3 Questions to Ask Before Investing in Your Company’s 401k or 403b
I’ll be honest. I’ve been a little afraid to start this blog and even more afraid to write about real world problems and how we can fix our own little financial worlds in the midst of all this chaos. I’m going to do my best to share my thoughts and let the chips fall where they may.
One topic I’ve researched a lot over the years, watched documentaries on, but personally do not fund are 401k retirement plans. We do have a pension system (while in disarray) that we are paying into and we fund Roth IRAs. We have the option to fund 403b accounts, but at this time we’re investing that money in paying off our mortgage.
If you want a true picture of the 401k (or 403b), read Why Your 401k Is A Scam! by James Altucher. So far, that’s probably the best piece of writing I’ve found that explains it straight forward.
I know not everyone will agree with me, but that’s okay. That’s why personal finance is personal. As long as you’re comfortable with what you’re doing, then don’t listen to anyone else.
One of the biggest things I’ve said to others who talk to me about personal finance is to ask questions. Lots of questions. If someone is coming to meet you in your work lunchroom to manage your retirement, you’re paying them. This isn’t a free meeting. They are getting paid in fees and bonuses for all the money they are bringing into their company. Don’t be fooled.
3 Questions You Should Ask First
Are you a fiduciary?
This is someone who has to act in your best interest. Ask this question and I can almost guarantee that they will stumble in their response and in no way say “Yes, yes I am” in a confident manner.
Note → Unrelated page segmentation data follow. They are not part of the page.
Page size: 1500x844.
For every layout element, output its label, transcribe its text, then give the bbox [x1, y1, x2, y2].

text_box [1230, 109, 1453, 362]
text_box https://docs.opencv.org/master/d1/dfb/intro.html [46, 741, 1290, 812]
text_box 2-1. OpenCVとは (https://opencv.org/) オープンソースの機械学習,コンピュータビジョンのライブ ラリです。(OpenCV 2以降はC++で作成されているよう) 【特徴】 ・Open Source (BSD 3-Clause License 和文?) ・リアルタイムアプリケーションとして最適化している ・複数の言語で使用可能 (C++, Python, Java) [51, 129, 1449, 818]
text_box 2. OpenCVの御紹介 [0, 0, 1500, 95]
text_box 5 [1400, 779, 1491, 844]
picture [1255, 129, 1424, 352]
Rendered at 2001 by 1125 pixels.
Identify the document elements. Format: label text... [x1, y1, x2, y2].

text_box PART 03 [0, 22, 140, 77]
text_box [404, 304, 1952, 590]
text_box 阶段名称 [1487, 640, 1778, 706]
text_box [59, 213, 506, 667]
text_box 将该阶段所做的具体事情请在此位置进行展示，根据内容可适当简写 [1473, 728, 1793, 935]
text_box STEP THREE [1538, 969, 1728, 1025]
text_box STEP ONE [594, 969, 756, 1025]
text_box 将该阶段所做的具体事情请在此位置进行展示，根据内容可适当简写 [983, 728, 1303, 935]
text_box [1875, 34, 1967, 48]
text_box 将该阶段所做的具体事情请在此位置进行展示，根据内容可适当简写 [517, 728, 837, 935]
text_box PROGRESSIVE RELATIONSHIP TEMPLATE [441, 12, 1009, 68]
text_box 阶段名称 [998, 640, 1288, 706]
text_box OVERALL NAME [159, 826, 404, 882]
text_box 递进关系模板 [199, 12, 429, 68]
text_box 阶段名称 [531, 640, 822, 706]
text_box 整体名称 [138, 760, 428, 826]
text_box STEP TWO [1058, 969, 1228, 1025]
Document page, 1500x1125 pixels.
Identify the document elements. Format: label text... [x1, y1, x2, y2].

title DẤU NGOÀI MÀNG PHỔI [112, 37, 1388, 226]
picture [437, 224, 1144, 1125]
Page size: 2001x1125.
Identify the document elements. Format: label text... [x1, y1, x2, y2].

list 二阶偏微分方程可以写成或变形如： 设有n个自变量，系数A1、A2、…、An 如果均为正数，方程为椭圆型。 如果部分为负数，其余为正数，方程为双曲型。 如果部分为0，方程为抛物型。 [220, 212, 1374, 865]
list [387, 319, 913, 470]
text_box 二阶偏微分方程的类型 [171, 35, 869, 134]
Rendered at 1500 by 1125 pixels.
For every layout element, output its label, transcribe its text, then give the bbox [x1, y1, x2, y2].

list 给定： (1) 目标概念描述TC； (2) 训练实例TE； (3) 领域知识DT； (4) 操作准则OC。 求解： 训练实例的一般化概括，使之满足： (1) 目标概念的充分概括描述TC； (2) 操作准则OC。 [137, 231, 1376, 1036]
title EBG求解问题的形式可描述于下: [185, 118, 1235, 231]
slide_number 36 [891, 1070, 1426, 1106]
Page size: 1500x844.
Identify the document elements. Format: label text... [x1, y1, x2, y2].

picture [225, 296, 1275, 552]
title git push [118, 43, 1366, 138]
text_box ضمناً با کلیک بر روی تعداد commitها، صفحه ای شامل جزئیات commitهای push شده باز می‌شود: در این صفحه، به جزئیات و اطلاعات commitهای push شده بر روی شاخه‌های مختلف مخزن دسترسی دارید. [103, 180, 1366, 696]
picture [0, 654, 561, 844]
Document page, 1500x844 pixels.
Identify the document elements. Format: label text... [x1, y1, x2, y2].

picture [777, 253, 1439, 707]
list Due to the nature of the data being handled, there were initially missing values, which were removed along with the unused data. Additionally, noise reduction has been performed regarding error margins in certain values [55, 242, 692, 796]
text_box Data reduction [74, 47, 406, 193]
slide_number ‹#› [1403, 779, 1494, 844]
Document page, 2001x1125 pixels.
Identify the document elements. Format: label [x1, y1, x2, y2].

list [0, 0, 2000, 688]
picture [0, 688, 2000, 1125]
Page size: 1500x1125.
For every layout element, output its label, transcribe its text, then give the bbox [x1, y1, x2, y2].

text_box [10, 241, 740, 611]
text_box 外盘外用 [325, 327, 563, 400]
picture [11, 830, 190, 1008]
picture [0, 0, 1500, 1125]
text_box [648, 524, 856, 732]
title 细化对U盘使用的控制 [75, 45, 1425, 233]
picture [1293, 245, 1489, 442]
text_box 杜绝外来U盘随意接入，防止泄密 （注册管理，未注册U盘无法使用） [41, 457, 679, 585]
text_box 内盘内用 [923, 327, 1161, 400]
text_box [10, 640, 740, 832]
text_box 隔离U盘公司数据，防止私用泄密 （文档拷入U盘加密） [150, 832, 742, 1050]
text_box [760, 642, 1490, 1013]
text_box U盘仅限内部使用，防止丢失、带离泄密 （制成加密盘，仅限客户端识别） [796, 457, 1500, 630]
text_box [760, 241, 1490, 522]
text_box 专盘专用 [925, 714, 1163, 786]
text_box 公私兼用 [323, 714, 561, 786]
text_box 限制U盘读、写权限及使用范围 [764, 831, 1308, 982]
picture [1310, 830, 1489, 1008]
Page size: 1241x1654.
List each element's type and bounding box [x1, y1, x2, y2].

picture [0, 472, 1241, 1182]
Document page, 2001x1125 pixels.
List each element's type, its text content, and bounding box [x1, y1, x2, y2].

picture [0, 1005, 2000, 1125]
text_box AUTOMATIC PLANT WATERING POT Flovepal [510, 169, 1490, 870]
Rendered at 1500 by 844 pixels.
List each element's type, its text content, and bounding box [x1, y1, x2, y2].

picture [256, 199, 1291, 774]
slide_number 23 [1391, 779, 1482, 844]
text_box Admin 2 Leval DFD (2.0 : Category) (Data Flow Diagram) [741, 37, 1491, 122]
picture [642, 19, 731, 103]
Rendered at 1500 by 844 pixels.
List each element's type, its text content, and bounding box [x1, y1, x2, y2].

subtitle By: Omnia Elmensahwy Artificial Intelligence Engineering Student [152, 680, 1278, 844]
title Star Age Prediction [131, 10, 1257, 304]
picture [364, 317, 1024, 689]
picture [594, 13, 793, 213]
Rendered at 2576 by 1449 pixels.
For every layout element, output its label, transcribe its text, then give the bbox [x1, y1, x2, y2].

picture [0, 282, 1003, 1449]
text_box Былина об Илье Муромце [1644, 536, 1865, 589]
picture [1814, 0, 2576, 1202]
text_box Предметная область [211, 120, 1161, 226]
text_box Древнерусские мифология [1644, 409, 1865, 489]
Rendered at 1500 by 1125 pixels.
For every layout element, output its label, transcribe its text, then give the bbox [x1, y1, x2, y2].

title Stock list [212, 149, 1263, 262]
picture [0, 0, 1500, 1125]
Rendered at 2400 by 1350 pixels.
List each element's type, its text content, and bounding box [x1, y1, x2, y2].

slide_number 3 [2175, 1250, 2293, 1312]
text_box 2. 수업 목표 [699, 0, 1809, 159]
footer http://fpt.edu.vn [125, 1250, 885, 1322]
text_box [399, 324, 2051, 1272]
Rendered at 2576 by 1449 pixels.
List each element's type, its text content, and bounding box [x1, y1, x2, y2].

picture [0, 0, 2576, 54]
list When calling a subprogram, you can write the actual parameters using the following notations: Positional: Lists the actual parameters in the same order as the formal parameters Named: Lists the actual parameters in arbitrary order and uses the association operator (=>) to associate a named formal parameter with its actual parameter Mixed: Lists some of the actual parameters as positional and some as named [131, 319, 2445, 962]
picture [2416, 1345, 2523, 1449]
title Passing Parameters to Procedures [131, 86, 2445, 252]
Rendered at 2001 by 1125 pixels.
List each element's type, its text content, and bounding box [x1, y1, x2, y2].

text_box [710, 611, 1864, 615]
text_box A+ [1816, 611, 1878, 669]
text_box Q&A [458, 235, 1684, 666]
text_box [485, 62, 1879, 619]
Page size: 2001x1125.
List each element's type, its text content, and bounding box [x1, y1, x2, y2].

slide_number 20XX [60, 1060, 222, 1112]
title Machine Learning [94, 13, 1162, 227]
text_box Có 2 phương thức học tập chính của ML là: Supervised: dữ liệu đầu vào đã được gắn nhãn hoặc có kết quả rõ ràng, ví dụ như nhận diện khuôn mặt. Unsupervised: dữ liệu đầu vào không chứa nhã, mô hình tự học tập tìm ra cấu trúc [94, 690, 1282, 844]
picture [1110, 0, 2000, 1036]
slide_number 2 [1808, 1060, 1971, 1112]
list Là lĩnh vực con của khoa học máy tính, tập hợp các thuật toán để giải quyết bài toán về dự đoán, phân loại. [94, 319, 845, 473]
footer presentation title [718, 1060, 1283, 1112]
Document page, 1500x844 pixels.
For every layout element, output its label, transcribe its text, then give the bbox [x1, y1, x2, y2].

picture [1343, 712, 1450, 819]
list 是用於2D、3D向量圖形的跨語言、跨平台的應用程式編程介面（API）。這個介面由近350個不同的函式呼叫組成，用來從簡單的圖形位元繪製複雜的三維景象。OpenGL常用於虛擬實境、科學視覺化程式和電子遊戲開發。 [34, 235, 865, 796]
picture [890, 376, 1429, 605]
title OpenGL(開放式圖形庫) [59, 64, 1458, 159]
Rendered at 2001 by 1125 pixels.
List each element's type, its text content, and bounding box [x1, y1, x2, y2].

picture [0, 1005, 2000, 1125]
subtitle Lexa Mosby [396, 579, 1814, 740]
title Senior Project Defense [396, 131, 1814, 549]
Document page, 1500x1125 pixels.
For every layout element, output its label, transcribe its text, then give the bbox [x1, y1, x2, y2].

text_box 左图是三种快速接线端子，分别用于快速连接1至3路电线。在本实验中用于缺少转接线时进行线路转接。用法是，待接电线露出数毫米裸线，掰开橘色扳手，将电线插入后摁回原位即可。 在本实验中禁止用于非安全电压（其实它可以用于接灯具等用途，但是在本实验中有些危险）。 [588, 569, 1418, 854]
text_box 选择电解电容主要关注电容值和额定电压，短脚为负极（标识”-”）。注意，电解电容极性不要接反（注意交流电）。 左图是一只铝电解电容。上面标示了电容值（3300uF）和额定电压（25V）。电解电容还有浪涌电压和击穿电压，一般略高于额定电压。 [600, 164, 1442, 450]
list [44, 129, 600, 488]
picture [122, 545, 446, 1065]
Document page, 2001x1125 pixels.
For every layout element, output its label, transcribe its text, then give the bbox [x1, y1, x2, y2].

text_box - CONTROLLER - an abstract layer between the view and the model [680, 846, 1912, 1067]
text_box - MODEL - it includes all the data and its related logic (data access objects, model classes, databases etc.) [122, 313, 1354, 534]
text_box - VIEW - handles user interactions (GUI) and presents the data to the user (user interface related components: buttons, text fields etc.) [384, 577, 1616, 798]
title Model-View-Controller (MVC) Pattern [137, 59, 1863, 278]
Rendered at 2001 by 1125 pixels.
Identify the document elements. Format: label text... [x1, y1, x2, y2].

At this point, run the other way.
What are your front load, back end, 12b-1, management, processing, exchange, etc… fees?
You want to know what all of this investing is going to cost you. There is a fee to put the money in, a yearly fee to manage, many more fees, and guess what – another fee to take your money out. Here’s a quick list of mutual fund fees.
What’s the expense ratio?
Expense ratios are the annual percentage that is taken from the fund to cover costs. This is paid from your account and you want it to be as close to 0% as possible.
If you don’t know what any of these terms are, go to your local library and borrow a book on investing, personal finance, or anything in the 332 section of Non-Fiction.
Your money might be going in tax free, but it’ll come out taxed and possibly at a higher rate. In addition, this money could be written off in another manner for tax purposes especially at a younger age when you have interest write-offs and dependents.
If you have an option for a Roth 401k, that’s a different story; but ask these same questions.
We currently invest our Roth IRAs in index funds with Vanguard. We don’t have time to play the stock market, nor will I ever claim to know the best stocks to pick. It’s worth being said too it’s currently being proven that index funds out do any actively managed hedge fund by a wide margin, thanks to Warren Buffett. And so far, our index funds have had low expense ratios and despite the stock market dips continue to perform well.